Говоря это, Эуген начал уже понукать мула, однако встречный продолжал стоять у него на пути — высокий, с золотисто-каштановыми гладкими волосами и смеющимся дерзким лицом. Одет он был в облегающую тунику из разноцветной клетчатой ткани. Он ткнул длинным пальцем в сторону Аквилы:
— А это кого ты подобрал в своих скитаниях?
— Это друг, — ответил Эуген. — Может, он и скажет тебе свое имя — когда-нибудь потом, если спросишь его самого.
Встречный взглянул на Аквилу, Аквила — на него.
— Ты так думаешь? Ну, может, и спрошу… когда-нибудь… если вспомню. — Тон оставался вызывающим.
Всегдашняя складка у Аквилы между бровями обозначилась резче.
— Если спросишь, то хорошо бы повежливее, — сказал он.
Взгляды их опять скрестились, казалось, вот-вот вспыхнет ссора, но неожиданно незнакомец рассмеялся:
— Что ж, не исключено, что так и будет! — Он отступил в сторону, вскинул руку, прощаясь с Эугеном, и стал спускаться по траве.
Аквила, все еще хмурясь, провожал его взглядом, пока он не растворился в сумерках и тумане, а потом продолжал подъем в ответ на невозмутимое «Двинулись дальше?» Эугена, который, тряхнув поводьями, снова погнал усталого мула.
Выровнявшаяся на несколько ярдов тропа вдруг вильнула и опять круто пошла вверх, прямо сквозь скальную породу.
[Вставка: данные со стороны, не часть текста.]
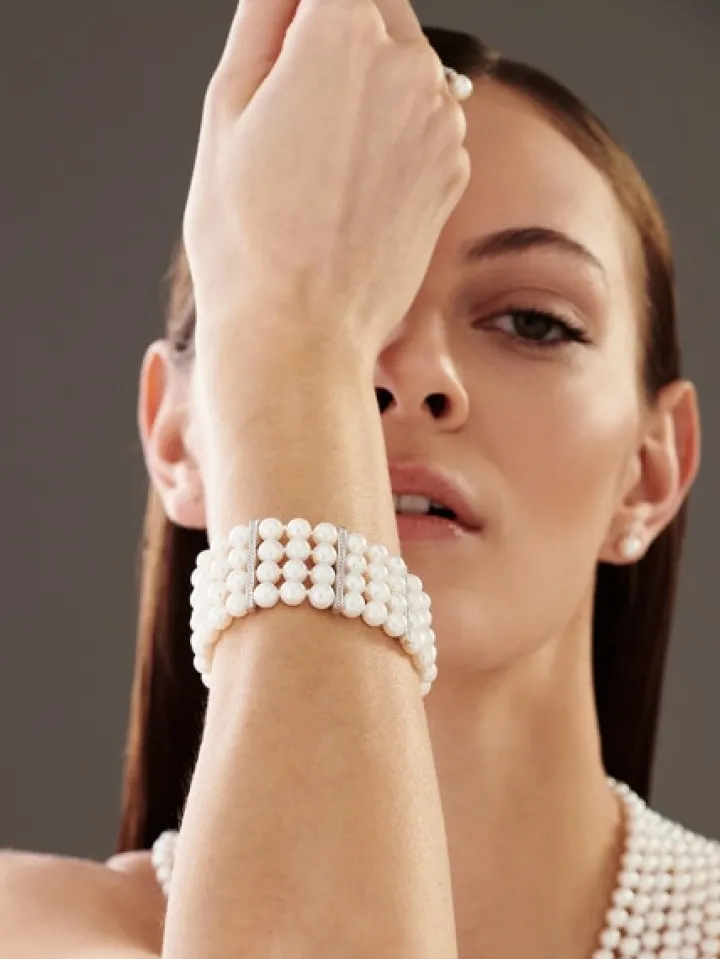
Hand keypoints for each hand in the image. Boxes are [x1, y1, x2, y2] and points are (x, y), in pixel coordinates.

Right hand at [183, 0, 470, 371]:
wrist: (298, 333)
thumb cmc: (246, 235)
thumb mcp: (227, 105)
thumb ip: (264, 16)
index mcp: (342, 32)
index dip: (298, 10)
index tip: (283, 49)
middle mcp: (411, 65)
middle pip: (375, 6)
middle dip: (334, 33)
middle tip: (290, 102)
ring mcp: (441, 120)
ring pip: (405, 62)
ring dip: (367, 81)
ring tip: (317, 155)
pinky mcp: (453, 168)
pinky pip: (424, 117)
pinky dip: (393, 130)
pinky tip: (350, 184)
Аквила поднял голову и увидел, что крепостные стены почти сомкнулись у них над головой, а впереди, в проеме, стоит, опершись на копье, высокий человек, и за спиной у него клубится туман.
Немного погодя Аквила уже шел один по гребню холма, в то время как Эуген, свалившись с мула на землю, точно мешок с торфом, отправился лечить раненого.
— Иди в Дом Очага, — сказал Эуген. — Увидишь — конец крыши торчит из-за пригорка. Ужин близко, наверное, Амбросий уже там. Если же его нет, жди меня.
Туман, однако, успел побелеть, уплотниться; оставляя вместе с влагой привкус соли на губах, он клубился вокруг, точно мокрый дым, и сквозь него то проступали, то снова пропадали очертания хижин. В этой белой мгле растворился и конек крыши Дома Очага, словно его не бывало вовсе.
Наверное, глупо было отказываться, когда человек, которому он передал мула, предложил проводить его. Предложение тот сделал вполне дружелюбно, и в прежние годы Аквила с радостью бы его принял, но теперь он отворачивался от всякого проявления дружелюбия. Ему, правда, казалось, что он все-таки идет в правильном направлении. В воздухе висели вонь от горящего торфа и конского навоза и жирный запах готовящейся пищи. Аквила слышал мычание скота в тумане, понимал, что люди занимаются своими повседневными делами, но не видел никого, у кого бы мог спросить дорогу. Внезапно местность пошла под уклон, и он очутился на краю небольшой впадины, на дне которой поблескивала вода. Он остановился. И пока он стоял так в нерешительности, ухо его уловило еле слышные звуки арфы, поднимавшиеся, казалось, из глубины впадины. В тумане он различил горстку приземистых хижин и в дверном проеме самого большого из строений — слабое янтарное сияние очага. Ну вот, по крайней мере там найдется хоть кто-нибудь, кто скажет, куда он забрел. Аквила стал спускаться вниз.